§ EXERCISE MATERIALS
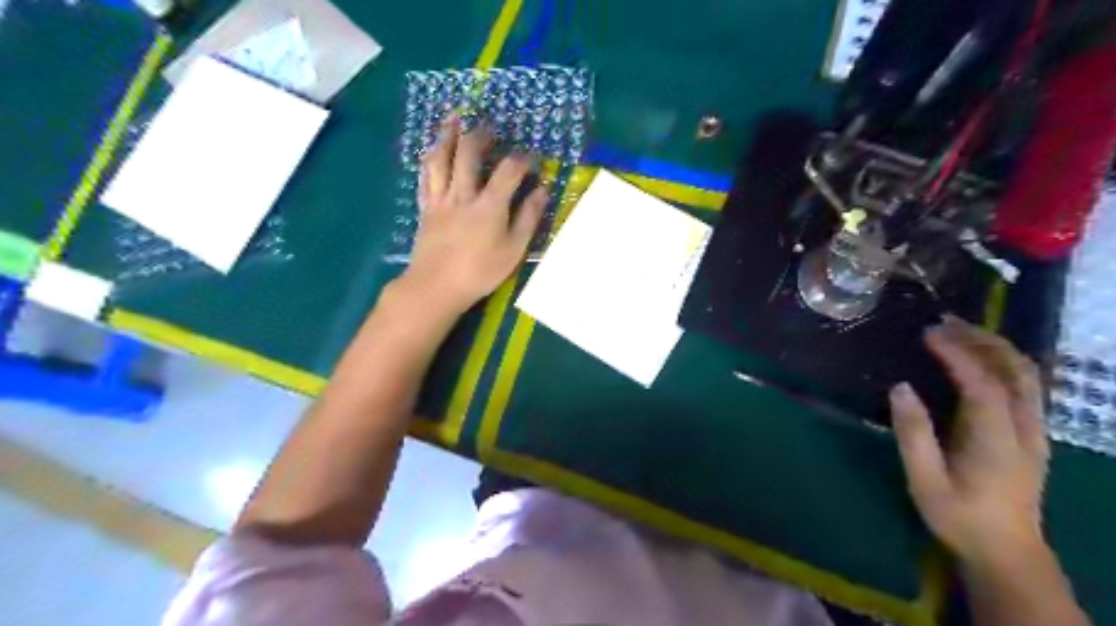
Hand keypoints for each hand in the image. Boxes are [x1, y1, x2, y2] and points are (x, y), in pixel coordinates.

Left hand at [401, 113, 547, 314]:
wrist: (436, 287)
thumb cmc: (480, 272)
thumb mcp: (514, 250)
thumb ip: (528, 218)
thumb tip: (542, 191)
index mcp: (489, 205)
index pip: (509, 170)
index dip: (522, 159)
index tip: (532, 158)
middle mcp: (463, 194)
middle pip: (469, 153)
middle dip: (481, 135)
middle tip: (490, 128)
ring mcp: (440, 199)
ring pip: (441, 158)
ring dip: (448, 135)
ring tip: (453, 118)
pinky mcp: (425, 208)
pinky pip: (425, 176)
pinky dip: (430, 159)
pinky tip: (432, 151)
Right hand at [887, 314, 1052, 570]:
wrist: (1006, 551)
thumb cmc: (959, 515)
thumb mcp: (925, 479)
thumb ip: (913, 433)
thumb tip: (900, 387)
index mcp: (997, 439)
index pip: (982, 383)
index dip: (956, 354)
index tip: (928, 333)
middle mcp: (1024, 428)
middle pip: (1017, 370)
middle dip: (983, 339)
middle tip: (945, 322)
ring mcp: (1034, 430)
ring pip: (1026, 376)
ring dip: (995, 347)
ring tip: (958, 331)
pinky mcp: (1030, 434)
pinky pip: (1024, 387)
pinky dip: (1002, 362)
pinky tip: (978, 358)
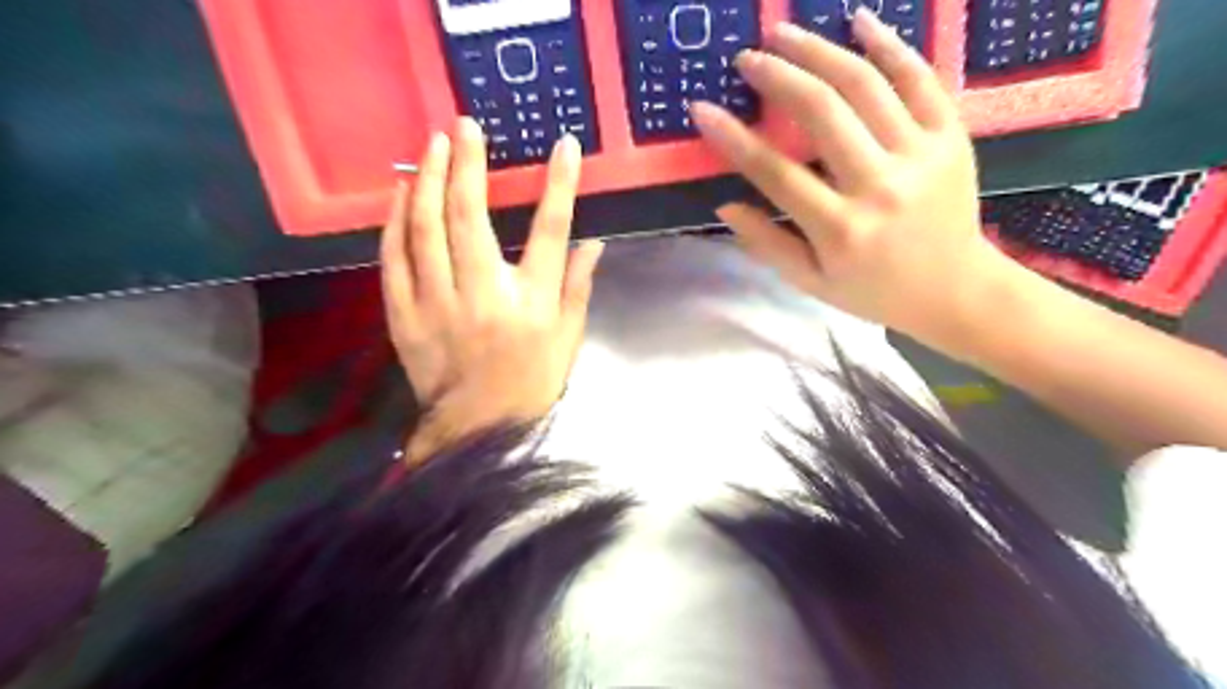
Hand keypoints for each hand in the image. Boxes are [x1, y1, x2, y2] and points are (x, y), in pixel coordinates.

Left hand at [378, 117, 598, 461]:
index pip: (550, 232)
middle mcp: (483, 295)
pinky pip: (393, 259)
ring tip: (431, 146)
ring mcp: (436, 304)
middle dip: (468, 164)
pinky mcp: (403, 316)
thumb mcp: (568, 338)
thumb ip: (578, 287)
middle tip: (465, 126)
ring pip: (424, 229)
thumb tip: (594, 242)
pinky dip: (394, 221)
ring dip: (425, 180)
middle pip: (469, 216)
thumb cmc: (531, 382)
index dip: (559, 185)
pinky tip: (399, 193)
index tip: (564, 146)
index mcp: (530, 303)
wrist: (478, 429)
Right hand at [694, 8, 1022, 352]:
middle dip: (777, 76)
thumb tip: (724, 206)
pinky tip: (859, 21)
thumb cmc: (873, 290)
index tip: (702, 109)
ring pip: (866, 84)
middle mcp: (880, 186)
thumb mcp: (811, 282)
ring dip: (820, 50)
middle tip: (747, 58)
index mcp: (840, 229)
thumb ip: (767, 244)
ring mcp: (921, 155)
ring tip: (785, 33)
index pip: (775, 172)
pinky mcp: (952, 136)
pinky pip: (920, 78)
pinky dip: (889, 44)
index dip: (733, 138)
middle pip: (822, 112)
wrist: (955, 290)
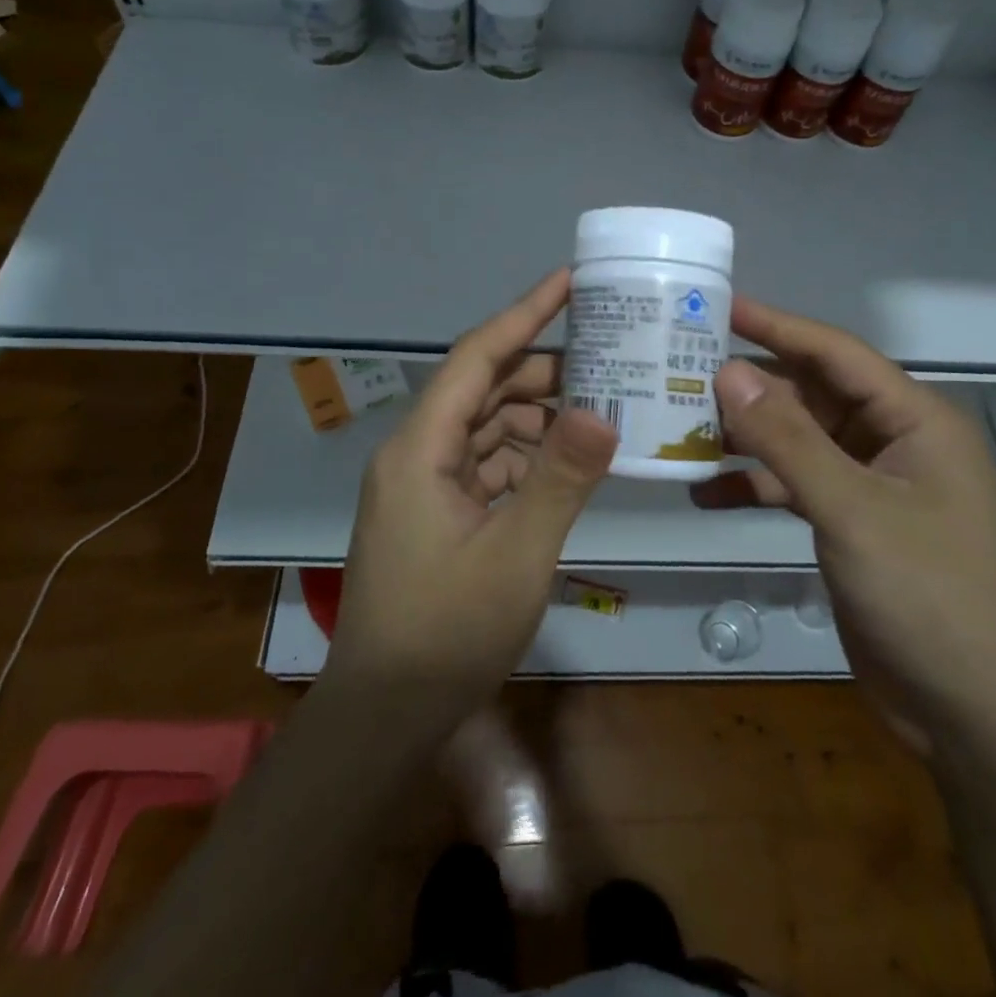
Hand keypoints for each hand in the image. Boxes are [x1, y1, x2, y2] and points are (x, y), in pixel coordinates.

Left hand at [323, 270, 616, 732]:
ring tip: (602, 407)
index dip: (524, 313)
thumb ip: (561, 478)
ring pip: (488, 426)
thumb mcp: (517, 554)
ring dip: (539, 416)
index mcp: (420, 447)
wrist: (385, 716)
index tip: (570, 280)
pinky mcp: (438, 511)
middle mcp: (416, 452)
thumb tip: (605, 410)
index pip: (476, 356)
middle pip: (484, 388)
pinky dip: (527, 456)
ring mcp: (425, 483)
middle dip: (544, 370)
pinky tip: (570, 461)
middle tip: (610, 357)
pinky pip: (487, 463)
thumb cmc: (446, 633)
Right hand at [693, 297, 995, 751]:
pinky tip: (704, 492)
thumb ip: (787, 440)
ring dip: (746, 436)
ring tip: (681, 425)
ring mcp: (871, 484)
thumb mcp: (852, 511)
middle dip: (752, 384)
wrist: (969, 714)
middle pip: (812, 394)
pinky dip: (754, 485)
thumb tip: (728, 372)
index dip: (777, 326)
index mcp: (915, 421)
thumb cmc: (926, 597)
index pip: (836, 354)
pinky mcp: (850, 522)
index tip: (720, 306)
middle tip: (683, 366)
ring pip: (798, 440)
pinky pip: (794, 485)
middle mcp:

§ PROBLEM DESCRIPTION
Search the preceding listing for "wrist" and extract every line where it is found.

§ RESPONSE
wrist: (436, 287)
wrist: (1006, 551)
wrist: (478, 429)
wrist: (955, 290)
wrist: (385, 716)
wrist: (969, 714)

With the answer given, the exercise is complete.